- [TO DO]:
Copy the trapezoid solution from the words "We know \(VW=-7y" through "the right-hand side.", replacing "midsegment formula" with "median formula".

--- PASSAGE TO READ ---

Question

x and u are the midpoints of the legs, \\(\overline{sw}\\) and \\(\overline{tv}\\), of trapezoid stvw. if \\(vw = -7y + 90\\), \\(ux = -2y + 73\\), and \\(st = 10y + 14\\), what is the value of \\(y\\)?

Explanation:

Step1: Recall the midsegment theorem for trapezoids.

The midsegment (or median) of a trapezoid is the segment that connects the midpoints of the legs, and its length is the average of the lengths of the two bases. So, for trapezoid \(STVW\) with bases \(ST\) and \(VW\), and midsegment \(UX\), we have the formula:
\(UX=\frac{ST + VW}{2}\)

Step2: Substitute the given expressions into the formula.

We know \(VW=-7y + 90\), \(UX=-2y + 73\), and \(ST = 10y + 14\). Substituting these into the midsegment formula:
\(-2y + 73=\frac{(10y + 14)+(-7y + 90)}{2}\)

Step3: Simplify the right-hand side.

First, combine like terms in the numerator:
\((10y + 14)+(-7y + 90)=10y-7y + 14 + 90 = 3y + 104\)
So the equation becomes:
\(-2y + 73=\frac{3y + 104}{2}\)

Step4: Eliminate the fraction by multiplying both sides by 2.

--- RAW DATA ---

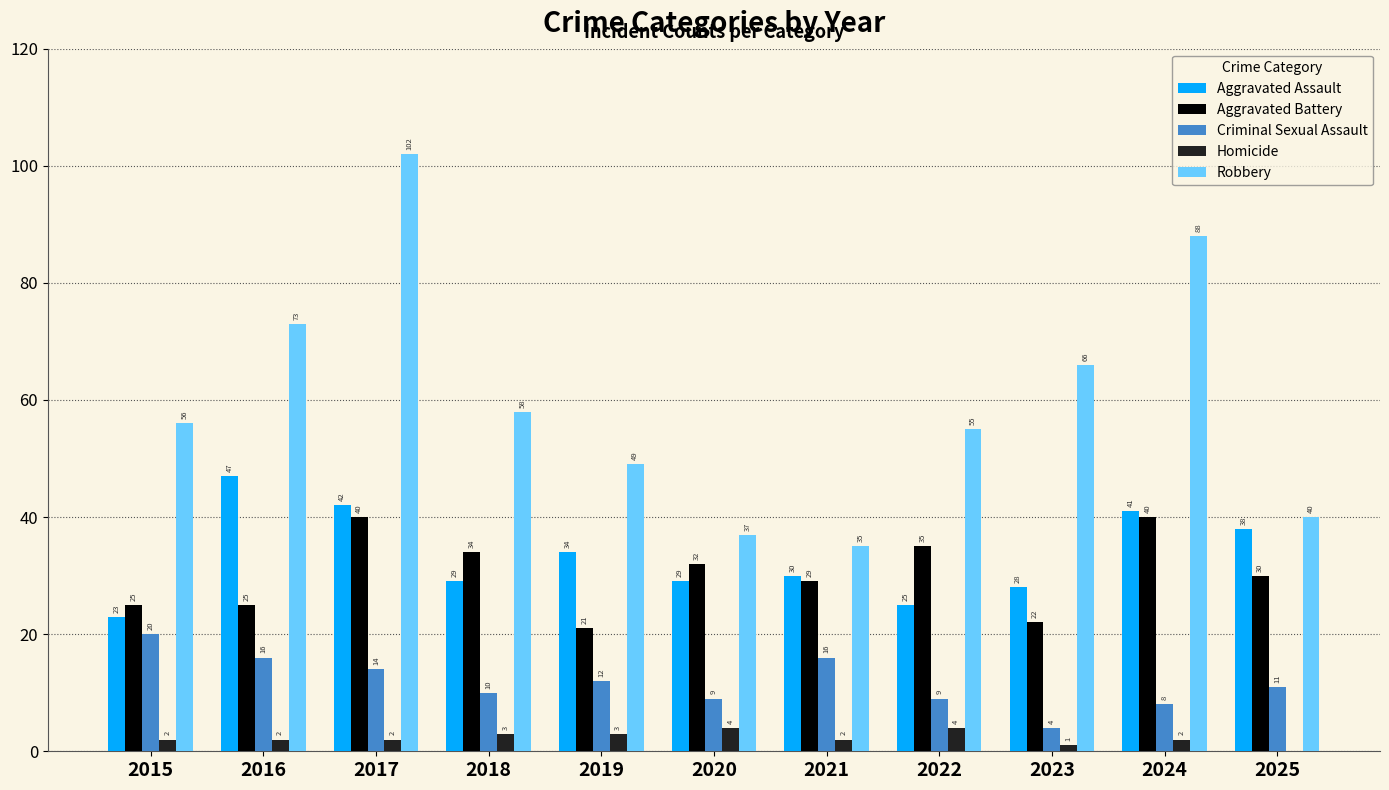

What is the difference between the Robbery values at 2024 and 2025?

48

---

- [EXERCISE RESPONSE]:
We know \(VW=-7y + 90\), \(UX=-2y + 73\), and \(ST = 10y + 14\). Substituting these into the median formula:
\(-2y + 73=\frac{(10y + 14)+(-7y + 90)}{2}\)

Step3: Simplify the right-hand side.